# I have enough space for a Tegu?



## RTLP6262 (Nov 3, 2017)

During my research to have a Teugu, I was in doubt about space, because I could not find anything, besides several controversies in question to that, so I would like to ask what the minimum size of a terrarium for a adult male argentine black and white Tegu? Also, I have a space of 78 cm (wide) X 110 cm (high) X 130 cm (long).

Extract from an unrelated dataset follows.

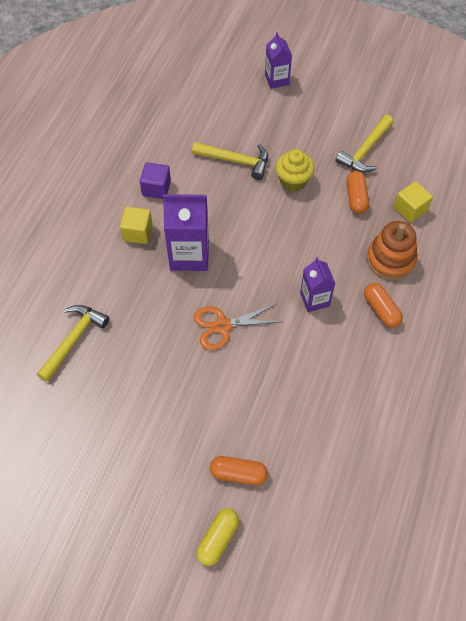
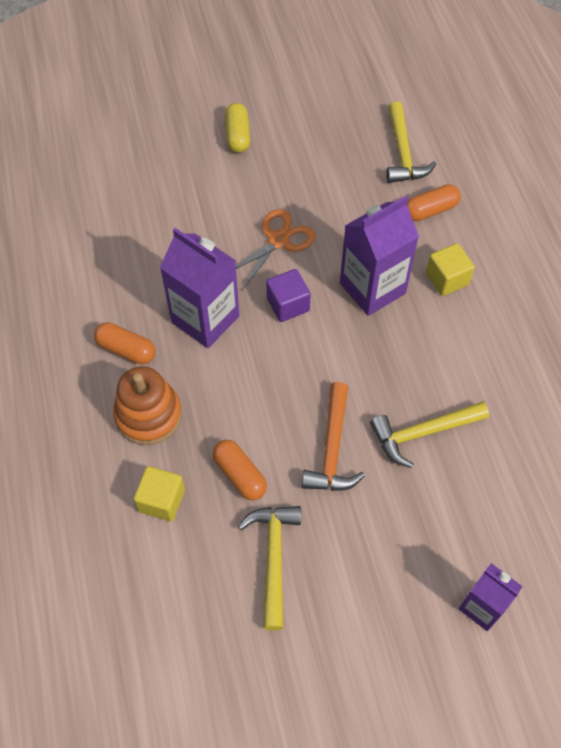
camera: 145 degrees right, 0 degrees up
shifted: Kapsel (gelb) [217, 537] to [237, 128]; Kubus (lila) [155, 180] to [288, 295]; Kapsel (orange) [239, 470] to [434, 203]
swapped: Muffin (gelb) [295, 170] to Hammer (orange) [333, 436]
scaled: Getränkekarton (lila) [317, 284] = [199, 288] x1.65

Obviously I will not and I do not want to leave it there all the time, I would like to have a relationship like MacGyver and its owners, but I have to have a terrarium because I am afraid that my dogs end up hurting him or vice versa, and I have part-time school (7am to 12:20), in other words, I will not be able to keep my eyes on it all the time.


----------



## Zyn (Nov 3, 2017)

That's pretty small an adult should have at a minimum 6ft x 4ft x 4ft but 8ft x 4ft x 4ft it preferred

Since you used CM it converts to 

244cm x . 120cm x 120cm


----------



## Walter1 (Nov 3, 2017)

Zyn said:


> That's pretty small an adult should have at a minimum 6ft x 4ft x 4ft but 8ft x 4ft x 4ft it preferred
> 
> Since you used CM it converts to
> 
> 244cm x . 120cm x 120cm


To add to this advice, I push for 8’ min.


----------



## ag3nt 0rang3 (Nov 10, 2017)

i built a 6 x 2x2 seems fine, but i do let him out to roam whenever i can


----------